Meski tanpa kekerasan, kelompok ini kerap melakukan tindakan meresahkan, di antaranya enggan membayar pajak dan mengambil kayu di hutan tanpa izin. Samin Surosentiko berakhir diasingkan ke Kota Padang, Sumatera Utara bersama delapan pengikutnya. Sang pendiri suku Samin ini meninggal pada tahun 1914 di tempat pengasingan.
Saminisme adalah ajaran sedulur Samin yang berkembang di suku ini. Salah satu ajaran Samin adalah ajaran Sedulur Sikep. Kata Sedulur memiliki makna “saudara” dan Sikep adalah “senjata”. Maknanya ajaran ini mengutamakan perlawanan tanpa senjata dan kekerasan. Ajaran ini digunakan masyarakat adat Samin untuk melawan penjajahan di zaman dulu, dengan cara tidak mau membayar pajak dan mengikuti semua aturan yang dibuat para penjajah.
Tentu hal ini berhasil membuat jengkel para penjajah pada saat itu. Namun, suku Samin justru senang jika disebut Wong SIkep. Pasalnya, menurut mereka sebutan ini memiliki makna yang positif yakni orang baik dan jujur. Ajaran lain yang masih terjaga di antara masyarakat adat suku Samin adalah Shoaling Ilat yang berarti gerakan lidah.
Ajaran ini mengajak agar tidak berbicara sembarangan atau menjaga lisan agar tidak mengucapkan kata-kata bohong yang dapat menyakiti perasaan orang lain. Jangan menyakiti orang lain, kalau tidak mau disakiti. Jangan membohongi orang lain kalau tidak ingin dibohongi, jangan mencelakai orang lain kalau tidak mau celaka, dan masih banyak lagi.

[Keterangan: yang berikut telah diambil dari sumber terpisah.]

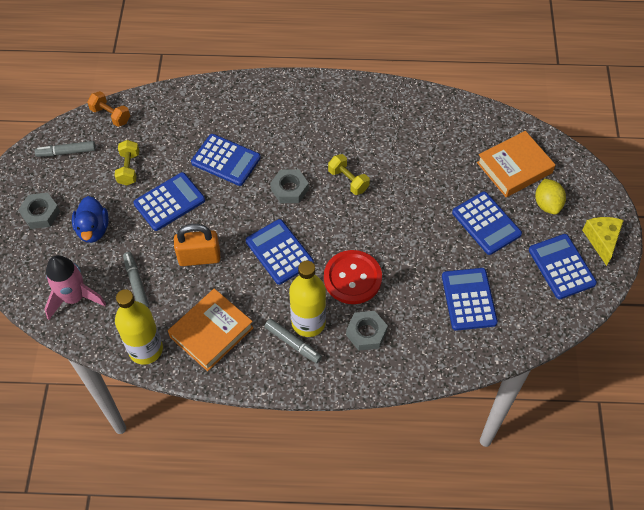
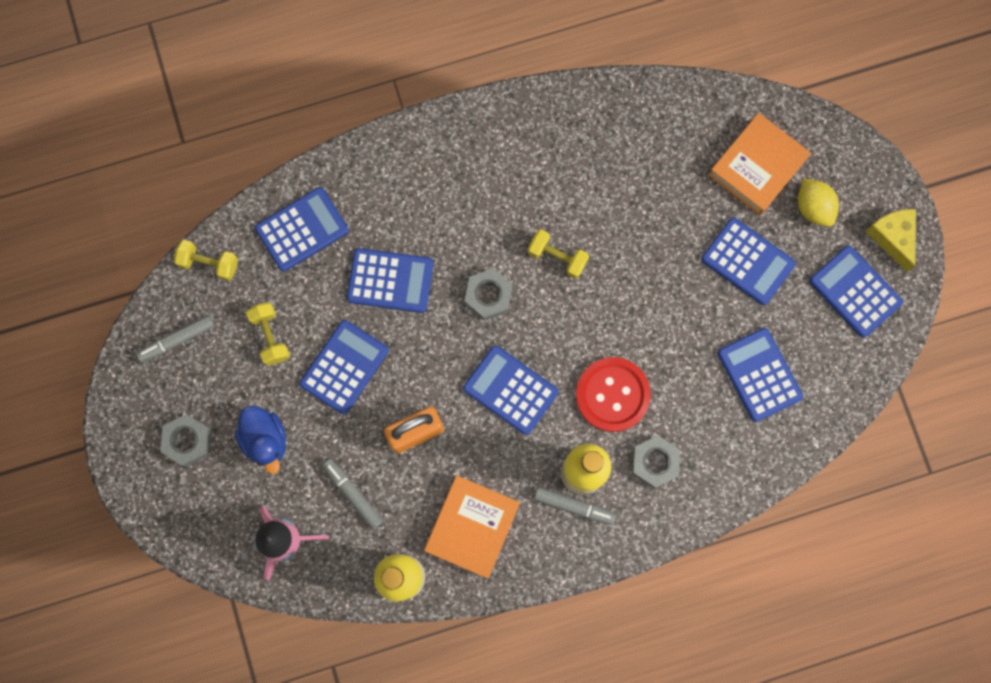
camera: 20 degrees left, 20 degrees up
(111, 115) = (209, 263): orange dumbbell -> yellow dumbbell
(181, 114) = (302, 229): none -> blue calculator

Pada masa penjajahan Belanda, kelompok pengikut Samin disebut sebagai orang yang tidak jujur. Masyarakat Samin memiliki citra yang buruk pada abad ke-18. Oleh sebab itu, mereka lebih senang menyebut diri sendiri sebagai Sedulur Sikep. Sedulur Sikep atau Wong Sikep memiliki arti orang yang baik dan jujur.
Sikep juga dapat diartikan sebagai orang yang bertanggung jawab. Suku Samin memiliki rasa kemanusiaan yang tinggi. Warga suku ini hidup berpencar di banyak desa yang tersebar di sekitar Kabupaten Blora dan beberapa daerah lainnya. Dalam satu desa, biasanya terdiri dari lima hingga enam kepala keluarga.

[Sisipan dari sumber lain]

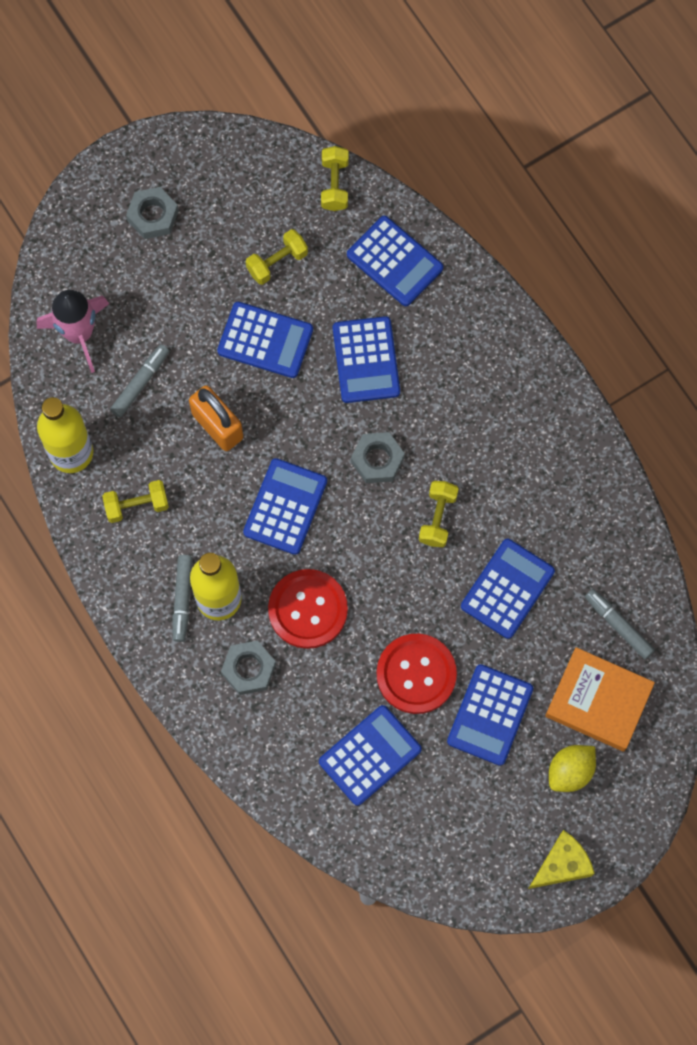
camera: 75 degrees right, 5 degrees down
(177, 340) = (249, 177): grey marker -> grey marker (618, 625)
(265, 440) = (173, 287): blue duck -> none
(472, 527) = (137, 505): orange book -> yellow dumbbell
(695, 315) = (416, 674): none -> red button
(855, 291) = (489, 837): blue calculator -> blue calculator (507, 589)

Masyarakat suku Samin juga memegang prinsip 'Ono niro mergo ningsung, ono ningsung mergo niro' yang artinya 'Saya ada karena kamu, kamu ada karena saya'. Prinsip ini membuat orang Samin tidak mau menyakiti orang lain. Meski demikian, mereka tidak akan tinggal diam jika hak-haknya diambil.
Kebanyakan masyarakat adat Samin bekerja sebagai petani. Mereka enggan berdagang karena khawatir dapat menipu orang. Bertani juga sebagai cara masyarakat adat Samin untuk lebih dekat dan mensyukuri nikmat Tuhan. Yang menarik banyak dari keturunan Wong Sikep ini tidak menempuh pendidikan formal.
Mereka lebih memilih mengajari anak-anaknya sendiri. Hal itu dilakukan agar keturunan masyarakat adat Samin tetap memegang budaya luhur mereka. Suku Samin dikenal melakukan perlawanan tanpa kekerasan, membuatnya tidak memiliki senjata khas.
Sementara itu, melansir jurnal Tradisi dan Pemaknaan Keris Bagi Warga Kudus (2019) karya Mohammad Rosyid, keris memiliki makna khusus di kalangan suku Samin. Bagi suku Samin, keris adalah gaman (alat atau senjata) uang memiliki fungsi penting dalam kehidupan.
Adapun Keris hanya digunakan untuk menyerang jika dalam keadaan mendesak. Senjata ini juga menjadi warisan yang akan diberikan secara turun-temurun.